##### LISTED ENTRIES

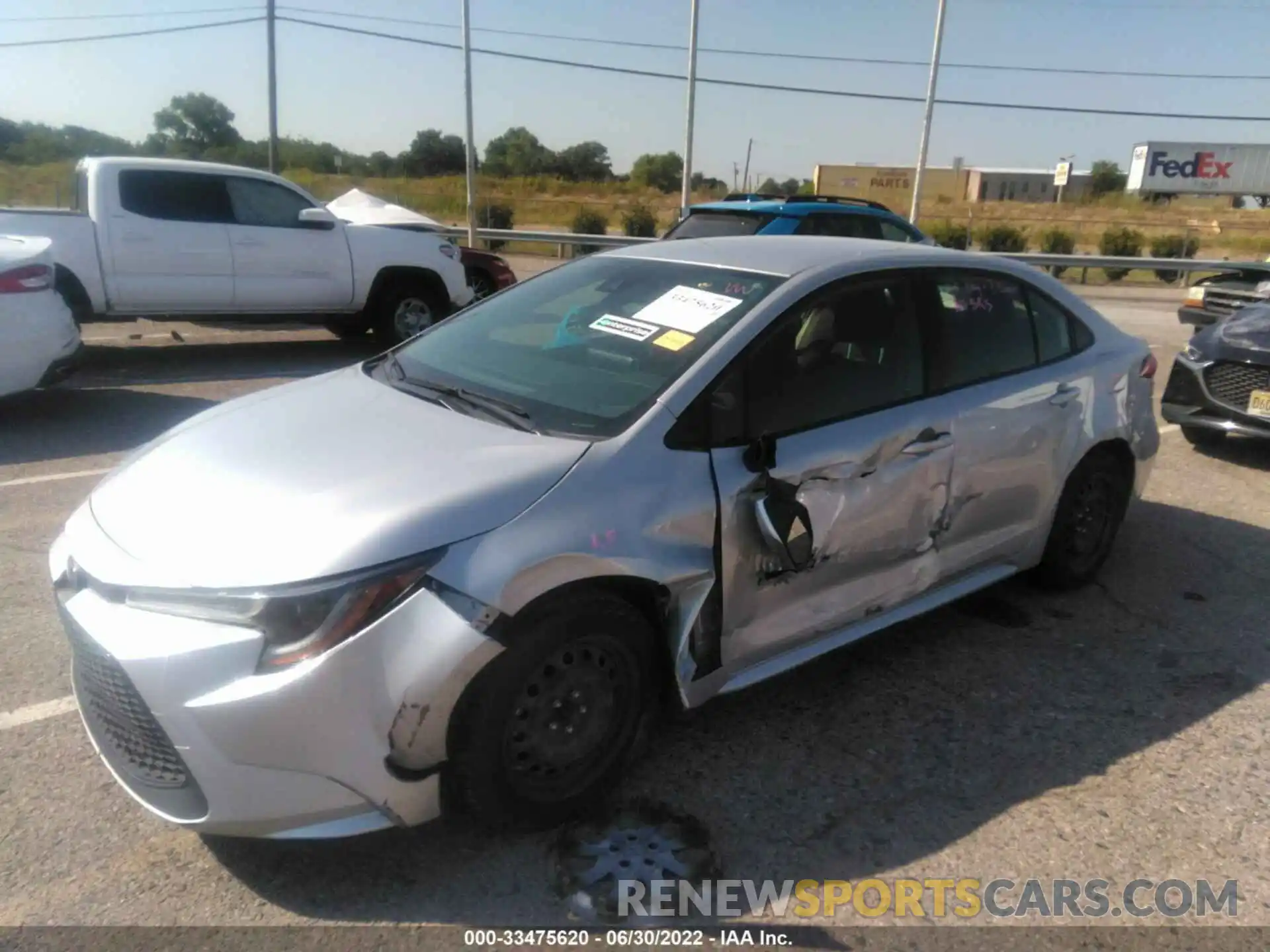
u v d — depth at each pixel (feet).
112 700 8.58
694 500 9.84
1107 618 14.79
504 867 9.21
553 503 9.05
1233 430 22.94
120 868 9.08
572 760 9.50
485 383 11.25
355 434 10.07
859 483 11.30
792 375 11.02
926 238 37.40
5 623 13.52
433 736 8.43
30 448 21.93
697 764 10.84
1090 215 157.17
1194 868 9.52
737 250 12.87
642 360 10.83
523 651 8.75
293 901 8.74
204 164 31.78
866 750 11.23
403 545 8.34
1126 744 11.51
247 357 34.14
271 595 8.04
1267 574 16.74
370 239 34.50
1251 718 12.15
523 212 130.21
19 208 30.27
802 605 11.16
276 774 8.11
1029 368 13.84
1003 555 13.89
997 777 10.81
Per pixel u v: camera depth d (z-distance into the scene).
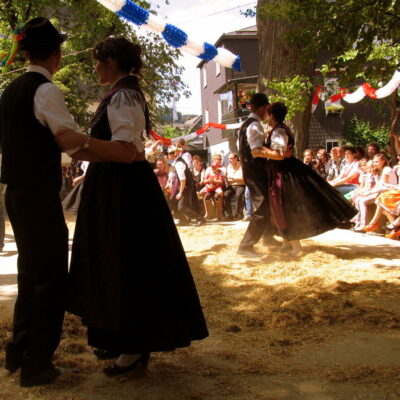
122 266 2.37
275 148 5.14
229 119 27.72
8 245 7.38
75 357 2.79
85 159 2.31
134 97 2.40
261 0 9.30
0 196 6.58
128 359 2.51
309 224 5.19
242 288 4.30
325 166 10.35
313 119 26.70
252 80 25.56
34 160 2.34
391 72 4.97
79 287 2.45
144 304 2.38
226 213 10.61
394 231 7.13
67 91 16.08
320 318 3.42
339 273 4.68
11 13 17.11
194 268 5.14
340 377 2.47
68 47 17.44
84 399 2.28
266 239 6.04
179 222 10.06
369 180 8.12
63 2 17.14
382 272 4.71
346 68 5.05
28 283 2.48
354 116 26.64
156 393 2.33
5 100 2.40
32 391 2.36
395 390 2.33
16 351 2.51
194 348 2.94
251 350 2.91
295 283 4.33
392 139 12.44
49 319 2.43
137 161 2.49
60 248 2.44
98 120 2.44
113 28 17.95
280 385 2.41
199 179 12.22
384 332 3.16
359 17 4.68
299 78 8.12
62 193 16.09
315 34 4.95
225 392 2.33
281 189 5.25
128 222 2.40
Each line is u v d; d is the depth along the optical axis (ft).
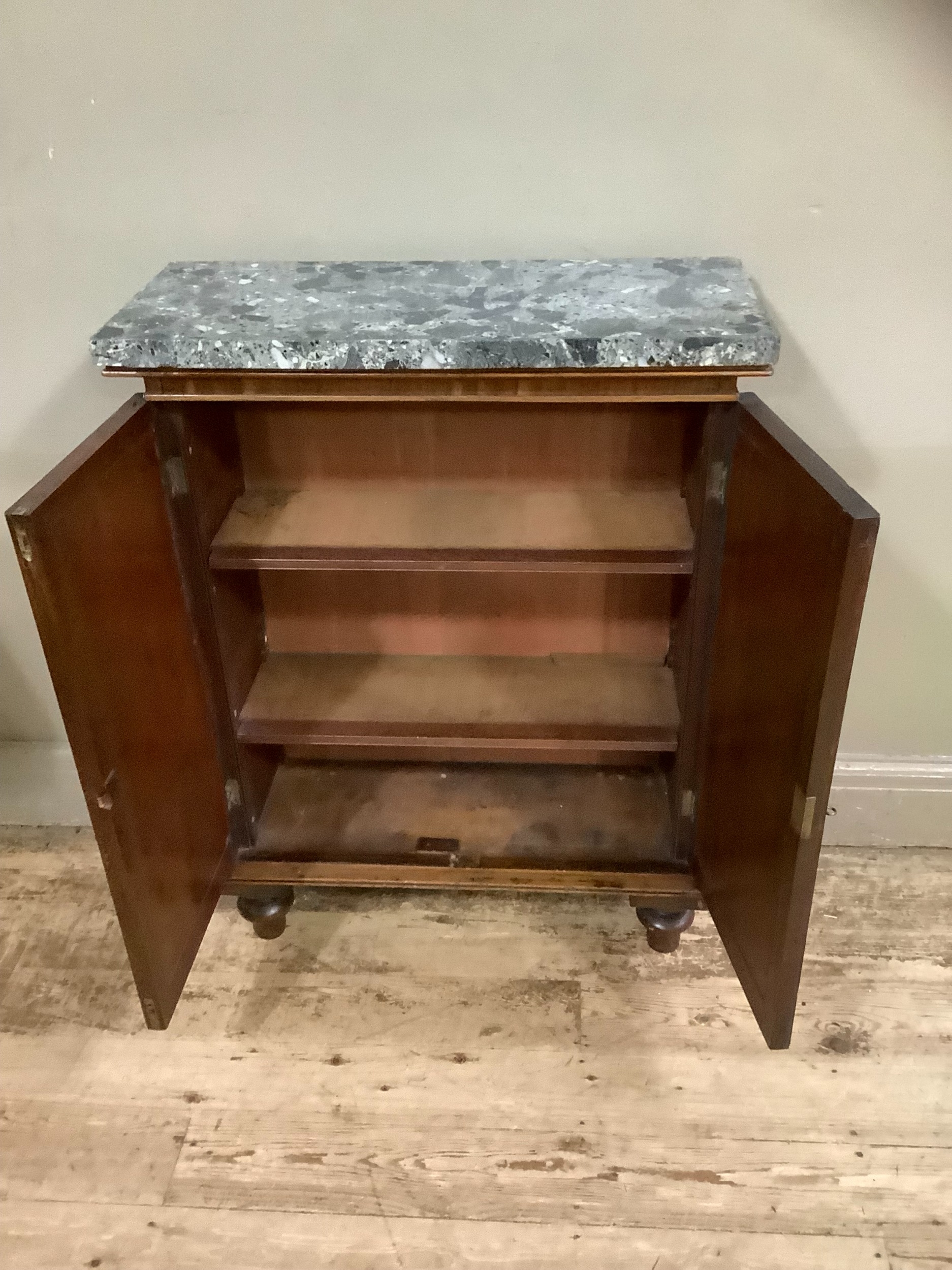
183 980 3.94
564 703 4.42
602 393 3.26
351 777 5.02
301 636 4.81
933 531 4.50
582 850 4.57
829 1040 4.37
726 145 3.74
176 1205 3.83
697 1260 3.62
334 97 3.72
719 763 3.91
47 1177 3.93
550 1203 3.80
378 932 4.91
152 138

##########

WHAT TO WORK ON> Extract, word for word, every line from the one containing "247 357 34.14" to the end of the data above, both ends included, and leave out the pictures.

RESULT>
247 357 34.14
271 595 8.04
1267 574 16.74
370 239 34.50
1251 718 12.15
523 212 130.21
19 208 30.27
802 605 11.16
276 774 8.11
1029 368 13.84
1003 555 13.89
997 777 10.81
Per pixel u v: camera depth d (z-distance into the scene).
122 266 2.37
275 148 5.14
229 119 27.72
8 245 7.38
75 357 2.79
85 159 2.31
134 97 2.40
261 0 9.30
0 196 6.58
128 359 2.51
309 224 5.19
242 288 4.30
325 166 10.35
313 119 26.70
252 80 25.56
34 160 2.34
391 72 4.97
79 287 2.45
144 304 2.38
226 213 10.61
394 231 7.13
67 91 16.08
320 318 3.42
339 273 4.68
11 13 17.11
194 268 5.14
340 377 2.47
68 47 17.44
84 399 2.28
266 239 6.04
179 222 10.06
369 180 8.12
63 2 17.14
382 272 4.71
346 68 5.05
28 283 2.48
354 116 26.64
156 393 2.33
5 100 2.40
32 391 2.36
395 390 2.33
16 351 2.51
194 348 2.94
251 350 2.91
295 283 4.33
392 139 12.44
49 319 2.43
137 161 2.49
60 248 2.44
98 120 2.44
113 28 17.95
280 385 2.41
199 179 12.22
384 332 3.16
359 17 4.68
299 78 8.12
62 193 16.09
315 34 4.95
225 392 2.33
281 189 5.25
128 222 2.40
Each line is u v d; d is the depth along the optical axis (ft).
183 980 3.94
564 703 4.42
602 393 3.26
351 777 5.02
301 636 4.81
933 531 4.50
582 850 4.57
829 1040 4.37
726 145 3.74
176 1205 3.83
697 1260 3.62
334 97 3.72
719 763 3.91
47 1177 3.93
550 1203 3.80
378 932 4.91
152 138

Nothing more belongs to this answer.